Yves Millemann*, Denis Marchon**, Renaud Maillard***, Jean-Jacques Fontaine****, Bérangère Ravary*****


*Pathologie du bétail
**Anatomie pathologique
***Chirurgie
École nationale vétérinaire d’Alfort
7 avenue du Général-de-Gaulle
94704 Maisons-Alfort Cedex

Lors de masse ulcérée, un abcès peut être suspecté en premier lieu.
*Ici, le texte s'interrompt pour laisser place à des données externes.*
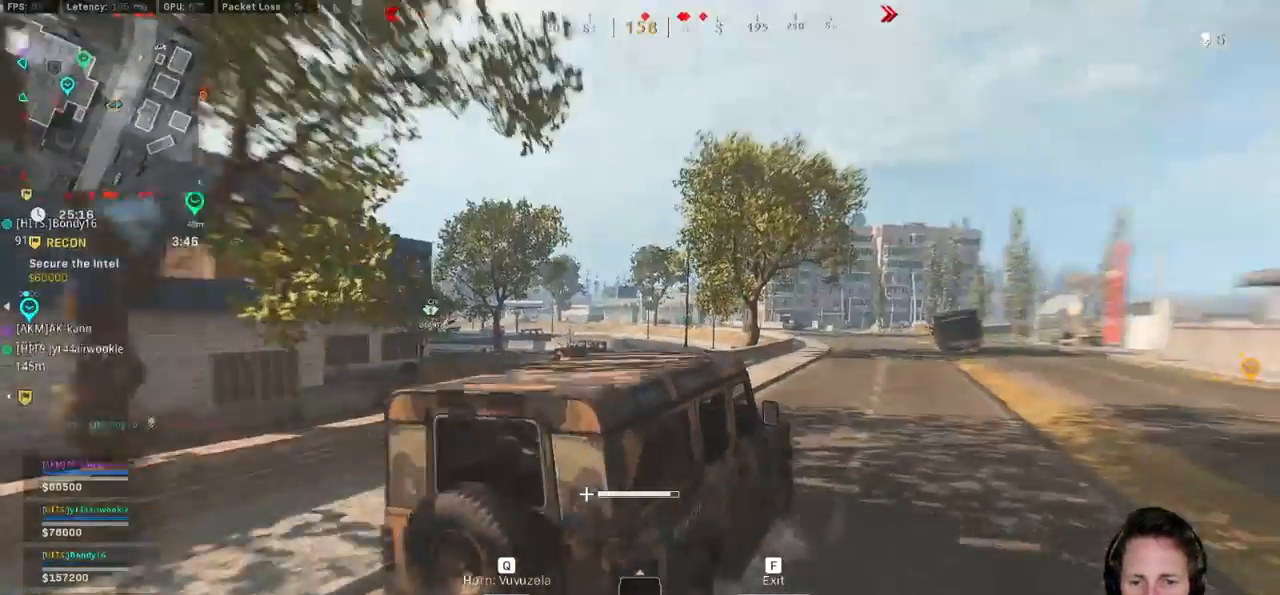
{"keys": ["w"], "mouse": [], "events": []}
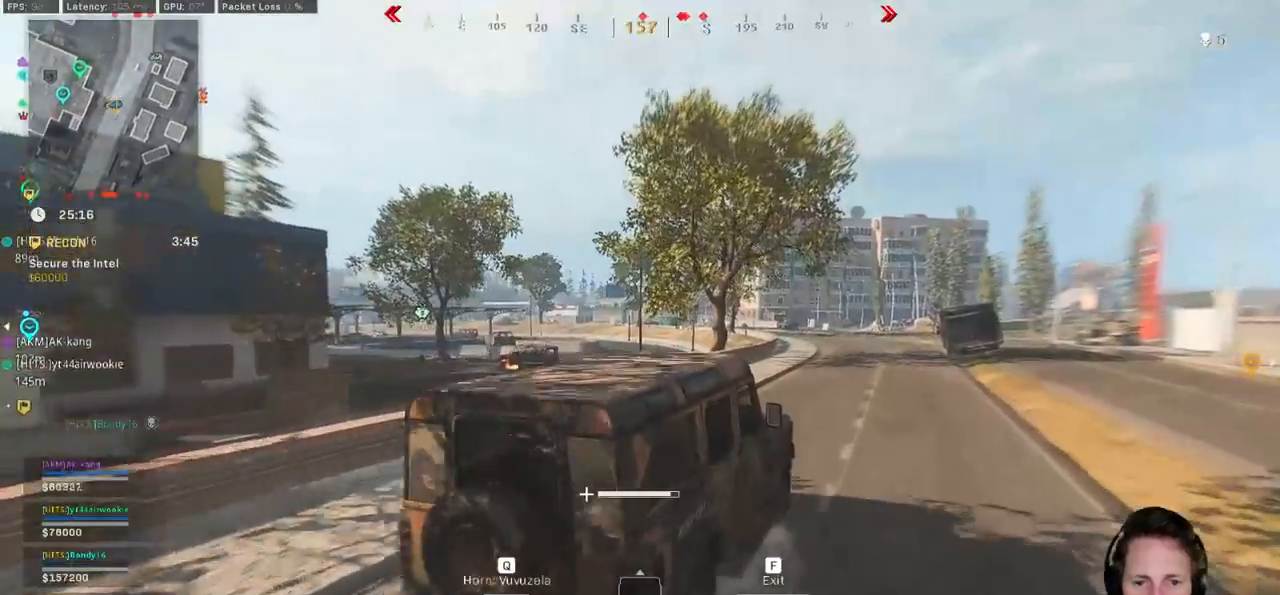
{"keys": ["tab", "w"], "mouse": [], "events": [[183, "a", "down"], [300, "a", "up"], [450, "tab", "down"]]}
Des examens complémentaires, rarement réalisés dans la pratique, permettent de confirmer un diagnostic de tumeur.

Résumé

Les étapes essentielles

Étape 1 : Anamnèse et commémoratifs

Étape 2 : Observations cliniques

• Traces d’infection ?

• Prurit ?

• Lésion localisée aux zones glabres ?

• Réaction ganglionnaire ?

• Combien d’animaux atteints ?

Étape 3 : Hypothèses diagnostiques

• Abcès isolé

• Tumeur

• Lymphadénite caséeuse

Étape 4 : Examens complémentaires

• Hématologie

• Bactériologie

• Histologie

Étape 5 : Exérèse chirurgicale précoce

Le praticien doit fournir un pronostic le plus précoce possible à l’éleveur d’ovins. Chez les ovins, les affections tumorales sont rares, mais pas inexistantes. Lorsque leur diagnostic est tardif, les récidives sont plus fréquentes, ce qui assombrit le pronostic, comme le montre le cas ci-dessous, choisi pour illustrer la démarche à suivre.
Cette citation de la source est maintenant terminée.